Write the records out again without change. Leave the pictures behind.

_ _ _ _ _

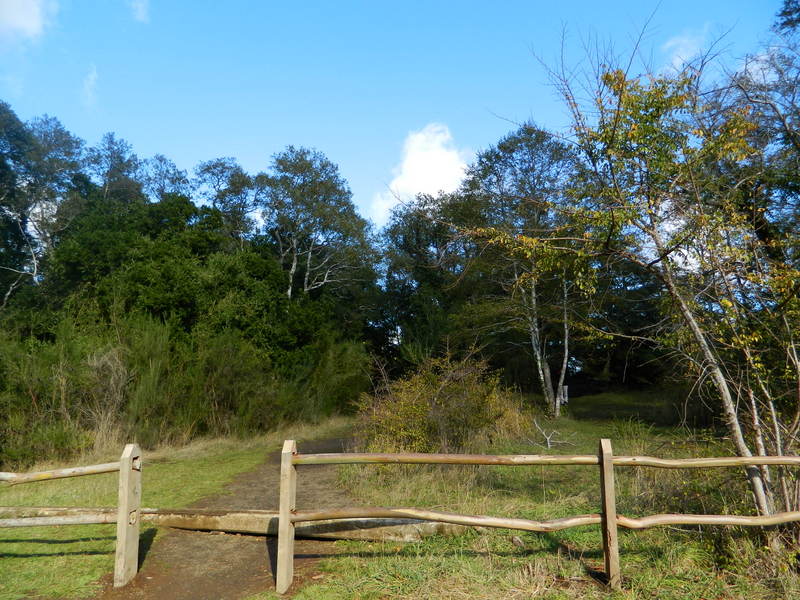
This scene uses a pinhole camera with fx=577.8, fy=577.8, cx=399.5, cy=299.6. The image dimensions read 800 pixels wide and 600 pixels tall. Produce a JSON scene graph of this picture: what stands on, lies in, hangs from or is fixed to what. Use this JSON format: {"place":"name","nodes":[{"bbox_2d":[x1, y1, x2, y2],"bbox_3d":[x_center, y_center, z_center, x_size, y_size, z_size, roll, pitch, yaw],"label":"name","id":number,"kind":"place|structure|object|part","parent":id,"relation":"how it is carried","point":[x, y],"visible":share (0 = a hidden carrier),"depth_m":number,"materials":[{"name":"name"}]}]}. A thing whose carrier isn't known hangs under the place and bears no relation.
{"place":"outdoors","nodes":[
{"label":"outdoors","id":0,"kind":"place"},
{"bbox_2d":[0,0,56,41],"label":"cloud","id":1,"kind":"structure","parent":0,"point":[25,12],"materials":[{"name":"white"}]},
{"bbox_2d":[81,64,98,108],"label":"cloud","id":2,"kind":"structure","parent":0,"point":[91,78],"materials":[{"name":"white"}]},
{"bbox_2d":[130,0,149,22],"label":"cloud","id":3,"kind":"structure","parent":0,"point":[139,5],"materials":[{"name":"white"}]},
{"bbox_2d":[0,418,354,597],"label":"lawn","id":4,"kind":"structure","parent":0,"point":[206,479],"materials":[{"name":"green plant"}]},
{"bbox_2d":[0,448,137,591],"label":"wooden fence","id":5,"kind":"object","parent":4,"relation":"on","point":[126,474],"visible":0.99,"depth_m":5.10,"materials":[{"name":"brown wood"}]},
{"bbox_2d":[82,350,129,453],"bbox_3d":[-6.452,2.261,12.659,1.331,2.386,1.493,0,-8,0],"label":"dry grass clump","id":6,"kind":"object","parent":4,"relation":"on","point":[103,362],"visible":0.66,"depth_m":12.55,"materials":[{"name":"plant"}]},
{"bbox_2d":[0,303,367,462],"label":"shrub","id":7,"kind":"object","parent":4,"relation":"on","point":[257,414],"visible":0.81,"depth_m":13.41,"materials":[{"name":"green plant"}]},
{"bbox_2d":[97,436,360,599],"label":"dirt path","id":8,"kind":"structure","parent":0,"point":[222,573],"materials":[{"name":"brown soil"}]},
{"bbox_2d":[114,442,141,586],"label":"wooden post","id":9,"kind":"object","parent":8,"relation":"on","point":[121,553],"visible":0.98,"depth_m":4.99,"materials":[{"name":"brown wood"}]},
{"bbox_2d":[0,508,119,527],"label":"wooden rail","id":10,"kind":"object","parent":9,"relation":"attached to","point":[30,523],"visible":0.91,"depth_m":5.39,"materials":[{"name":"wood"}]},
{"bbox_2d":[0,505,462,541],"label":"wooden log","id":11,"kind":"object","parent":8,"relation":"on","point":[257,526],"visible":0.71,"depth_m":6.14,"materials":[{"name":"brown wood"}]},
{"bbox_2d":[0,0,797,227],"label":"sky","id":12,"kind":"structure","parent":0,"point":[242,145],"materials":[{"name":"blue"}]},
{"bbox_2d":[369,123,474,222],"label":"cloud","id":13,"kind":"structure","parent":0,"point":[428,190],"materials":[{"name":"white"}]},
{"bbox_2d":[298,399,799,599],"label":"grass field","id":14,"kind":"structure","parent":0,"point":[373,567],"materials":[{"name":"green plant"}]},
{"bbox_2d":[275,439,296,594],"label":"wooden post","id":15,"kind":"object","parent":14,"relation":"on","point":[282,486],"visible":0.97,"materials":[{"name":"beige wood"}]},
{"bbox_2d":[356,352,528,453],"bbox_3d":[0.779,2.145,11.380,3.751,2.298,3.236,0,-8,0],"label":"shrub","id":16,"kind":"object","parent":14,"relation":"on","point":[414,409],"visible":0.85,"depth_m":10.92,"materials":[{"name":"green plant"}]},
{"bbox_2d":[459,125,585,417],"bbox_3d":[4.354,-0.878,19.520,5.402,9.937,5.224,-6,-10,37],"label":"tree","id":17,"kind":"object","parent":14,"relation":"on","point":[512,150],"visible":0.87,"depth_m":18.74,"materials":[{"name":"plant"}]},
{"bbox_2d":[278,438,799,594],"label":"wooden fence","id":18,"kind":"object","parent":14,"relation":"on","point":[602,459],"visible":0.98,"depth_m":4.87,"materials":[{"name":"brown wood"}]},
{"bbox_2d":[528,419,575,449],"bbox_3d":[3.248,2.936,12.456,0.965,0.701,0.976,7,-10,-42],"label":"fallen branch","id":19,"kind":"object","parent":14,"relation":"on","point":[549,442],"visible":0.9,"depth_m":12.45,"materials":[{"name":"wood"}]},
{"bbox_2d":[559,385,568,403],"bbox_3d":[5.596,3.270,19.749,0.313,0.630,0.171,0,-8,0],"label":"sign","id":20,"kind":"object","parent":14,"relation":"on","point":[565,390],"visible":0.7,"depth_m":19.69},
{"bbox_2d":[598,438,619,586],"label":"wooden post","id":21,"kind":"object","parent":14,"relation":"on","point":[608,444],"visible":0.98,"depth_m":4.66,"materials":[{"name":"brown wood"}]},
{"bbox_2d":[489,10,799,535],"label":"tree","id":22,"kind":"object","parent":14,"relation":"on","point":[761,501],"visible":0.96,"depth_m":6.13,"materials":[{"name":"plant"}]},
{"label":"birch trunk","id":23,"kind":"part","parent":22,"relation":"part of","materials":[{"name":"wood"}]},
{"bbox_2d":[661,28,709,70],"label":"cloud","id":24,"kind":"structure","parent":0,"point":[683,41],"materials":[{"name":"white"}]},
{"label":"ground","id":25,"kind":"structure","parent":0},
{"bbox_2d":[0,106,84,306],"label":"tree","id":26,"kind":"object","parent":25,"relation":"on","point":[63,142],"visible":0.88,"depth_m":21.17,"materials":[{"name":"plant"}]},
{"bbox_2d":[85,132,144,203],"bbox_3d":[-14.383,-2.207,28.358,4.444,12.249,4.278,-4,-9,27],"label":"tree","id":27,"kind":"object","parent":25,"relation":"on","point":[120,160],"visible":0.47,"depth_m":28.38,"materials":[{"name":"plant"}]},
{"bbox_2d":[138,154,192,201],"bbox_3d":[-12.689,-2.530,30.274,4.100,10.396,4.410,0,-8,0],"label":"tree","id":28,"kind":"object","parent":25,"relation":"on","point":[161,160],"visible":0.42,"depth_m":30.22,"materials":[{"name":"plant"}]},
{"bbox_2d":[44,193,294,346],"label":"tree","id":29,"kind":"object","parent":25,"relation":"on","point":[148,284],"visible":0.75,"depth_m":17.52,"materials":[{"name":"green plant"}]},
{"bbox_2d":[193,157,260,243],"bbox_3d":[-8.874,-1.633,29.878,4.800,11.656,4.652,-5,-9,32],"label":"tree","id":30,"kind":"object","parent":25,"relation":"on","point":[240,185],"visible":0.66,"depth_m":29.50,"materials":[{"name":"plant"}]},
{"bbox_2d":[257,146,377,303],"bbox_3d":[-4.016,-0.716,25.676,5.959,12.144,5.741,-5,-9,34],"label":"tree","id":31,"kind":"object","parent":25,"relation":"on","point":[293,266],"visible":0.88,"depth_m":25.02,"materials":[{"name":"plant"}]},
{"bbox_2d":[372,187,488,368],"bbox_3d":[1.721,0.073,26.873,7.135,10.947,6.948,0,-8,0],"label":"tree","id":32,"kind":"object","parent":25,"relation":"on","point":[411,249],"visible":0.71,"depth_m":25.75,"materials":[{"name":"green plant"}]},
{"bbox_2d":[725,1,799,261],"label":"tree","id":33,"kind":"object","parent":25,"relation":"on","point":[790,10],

_ _ _ _ _

__Completed exercise__.
This scene uses a pinhole camera with fx=577.8, fy=577.8, cx=399.5, cy=299.6. The image dimensions read 800 pixels wide and 600 pixels tall. Produce a JSON scene graph of this picture: what stands on, lies in, hangs from or is fixed to what. Use this JSON format: {"place":"name","nodes":[{"bbox_2d":[x1, y1, x2, y2],"bbox_3d":[x_center, y_center, z_center, x_size, y_size, z_size, roll, pitch, yaw],"label":"name","id":number,"kind":"place|structure|object|part","parent":id,"relation":"how it is carried","point":[x, y],"visible":share (0 = a hidden carrier),"depth_m":number,"materials":[{"name":"name"}]}]}. A thing whose carrier isn't known hangs under the place and bears no relation.
{"place":"outdoors","nodes":[
{"label":"outdoors","id":0,"kind":"place"},
{"bbox_2d":[0,0,56,41],"label":"cloud","id":1,"kind":"structure","parent":0,"point":[25,12],"materials":[{"name":"white"}]},
{"bbox_2d":[81,64,98,108],"label":"cloud","id":2,"kind":"structure","parent":0,"point":[91,78],"materials":[{"name":"white"}]},
{"bbox_2d":[130,0,149,22],"label":"cloud","id":3,"kind":"structure","parent":0,"point":[139,5],"materials":[{"name":"white"}]},
{"bbox_2d":[0,418,354,597],"label":"lawn","id":4,"kind":"structure","parent":0,"point":[206,479],"materials":[{"name":"green plant"}]},
{"bbox_2d":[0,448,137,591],"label":"wooden fence","id":5,"kind":"object","parent":4,"relation":"on","point":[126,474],"visible":0.99,"depth_m":5.10,"materials":[{"name":"brown wood"}]},
{"bbox_2d":[82,350,129,453],"bbox_3d":[-6.452,2.261,12.659,1.331,2.386,1.493,0,-8,0],"label":"dry grass clump","id":6,"kind":"object","parent":4,"relation":"on","point":[103,362],"visible":0.66,"depth_m":12.55,"materials":[{"name":"plant"}]},
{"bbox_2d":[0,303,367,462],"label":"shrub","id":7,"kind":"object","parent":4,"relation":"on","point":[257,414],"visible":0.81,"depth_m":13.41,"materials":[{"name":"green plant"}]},
{"bbox_2d":[97,436,360,599],"label":"dirt path","id":8,"kind":"structure","parent":0,"point":[222,573],"materials":[{"name":"brown soil"}]},
{"bbox_2d":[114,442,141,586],"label":"wooden post","id":9,"kind":"object","parent":8,"relation":"on","point":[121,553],"visible":0.98,"depth_m":4.99,"materials":[{"name":"brown wood"}]},
{"bbox_2d":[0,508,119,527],"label":"wooden rail","id":10,"kind":"object","parent":9,"relation":"attached to","point":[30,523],"visible":0.91,"depth_m":5.39,"materials":[{"name":"wood"}]},
{"bbox_2d":[0,505,462,541],"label":"wooden log","id":11,"kind":"object","parent":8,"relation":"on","point":[257,526],"visible":0.71,"depth_m":6.14,"materials":[{"name":"brown wood"}]},
{"bbox_2d":[0,0,797,227],"label":"sky","id":12,"kind":"structure","parent":0,"point":[242,145],"materials":[{"name":"blue"}]},
{"bbox_2d":[369,123,474,222],"label":"cloud","id":13,"kind":"structure","parent":0,"point":[428,190],"materials":[{"name":"white"}]},
{"bbox_2d":[298,399,799,599],"label":"grass field","id":14,"kind":"structure","parent":0,"point":[373,567],"materials":[{"name":"green plant"}]},
{"bbox_2d":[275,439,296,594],"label":"wooden post","id":15,"kind":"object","parent":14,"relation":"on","point":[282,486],"visible":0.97,"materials":[{"name":"beige wood"}]},
{"bbox_2d":[356,352,528,453],"bbox_3d":[0.779,2.145,11.380,3.751,2.298,3.236,0,-8,0],"label":"shrub","id":16,"kind":"object","parent":14,"relation":"on","point":[414,409],"visible":0.85,"depth_m":10.92,"materials":[{"name":"green plant"}]},
{"bbox_2d":[459,125,585,417],"bbox_3d":[4.354,-0.878,19.520,5.402,9.937,5.224,-6,-10,37],"label":"tree","id":17,"kind":"object","parent":14,"relation":"on","point":[512,150],"visible":0.87,"depth_m":18.74,"materials":[{"name":"plant"}]},
{"bbox_2d":[278,438,799,594],"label":"wooden fence","id":18,"kind":"object","parent":14,"relation":"on","point":[602,459],"visible":0.98,"depth_m":4.87,"materials":[{"name":"brown wood"}]},
{"bbox_2d":[528,419,575,449],"bbox_3d":[3.248,2.936,12.456,0.965,0.701,0.976,7,-10,-42],"label":"fallen branch","id":19,"kind":"object","parent":14,"relation":"on","point":[549,442],"visible":0.9,"depth_m":12.45,"materials":[{"name":"wood"}]},
{"bbox_2d":[559,385,568,403],"bbox_3d":[5.596,3.270,19.749,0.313,0.630,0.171,0,-8,0],"label":"sign","id":20,"kind":"object","parent":14,"relation":"on","point":[565,390],"visible":0.7,"depth_m":19.69},
{"bbox_2d":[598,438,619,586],"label":"wooden post","id":21,"kind":"object","parent":14,"relation":"on","point":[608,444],"visible":0.98,"depth_m":4.66,"materials":[{"name":"brown wood"}]},
{"bbox_2d":[489,10,799,535],"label":"tree","id":22,"kind":"object","parent":14,"relation":"on","point":[761,501],"visible":0.96,"depth_m":6.13,"materials":[{"name":"plant"}]},
{"label":"birch trunk","id":23,"kind":"part","parent":22,"relation":"part of","materials":[{"name":"wood"}]},
{"bbox_2d":[661,28,709,70],"label":"cloud","id":24,"kind":"structure","parent":0,"point":[683,41],"materials":[{"name":"white"}]},
{"label":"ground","id":25,"kind":"structure","parent":0},
{"bbox_2d":[0,106,84,306],"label":"tree","id":26,"kind":"object","parent":25,"relation":"on","point":[63,142],"visible":0.88,"depth_m":21.17,"materials":[{"name":"plant"}]},
{"bbox_2d":[85,132,144,203],"bbox_3d":[-14.383,-2.207,28.358,4.444,12.249,4.278,-4,-9,27],"label":"tree","id":27,"kind":"object","parent":25,"relation":"on","point":[120,160],"visible":0.47,"depth_m":28.38,"materials":[{"name":"plant"}]},
{"bbox_2d":[138,154,192,201],"bbox_3d":[-12.689,-2.530,30.274,4.100,10.396,4.410,0,-8,0],"label":"tree","id":28,"kind":"object","parent":25,"relation":"on","point":[161,160],"visible":0.42,"depth_m":30.22,"materials":[{"name":"plant"}]},
{"bbox_2d":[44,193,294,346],"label":"tree","id":29,"kind":"object","parent":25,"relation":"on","point":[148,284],"visible":0.75,"depth_m":17.52,"materials":[{"name":"green plant"}]},
{"bbox_2d":[193,157,260,243],"bbox_3d":[-8.874,-1.633,29.878,4.800,11.656,4.652,-5,-9,32],"label":"tree","id":30,"kind":"object","parent":25,"relation":"on","point":[240,185],"visible":0.66,"depth_m":29.50,"materials":[{"name":"plant"}]},
{"bbox_2d":[257,146,377,303],"bbox_3d":[-4.016,-0.716,25.676,5.959,12.144,5.741,-5,-9,34],"label":"tree","id":31,"kind":"object","parent":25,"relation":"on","point":[293,266],"visible":0.88,"depth_m":25.02,"materials":[{"name":"plant"}]},
{"bbox_2d":[372,187,488,368],"bbox_3d":[1.721,0.073,26.873,7.135,10.947,6.948,0,-8,0],"label":"tree","id":32,"kind":"object","parent":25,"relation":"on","point":[411,249],"visible":0.71,"depth_m":25.75,"materials":[{"name":"green plant"}]},
{"bbox_2d":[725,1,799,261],"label":"tree","id":33,"kind":"object","parent":25,"relation":"on","point":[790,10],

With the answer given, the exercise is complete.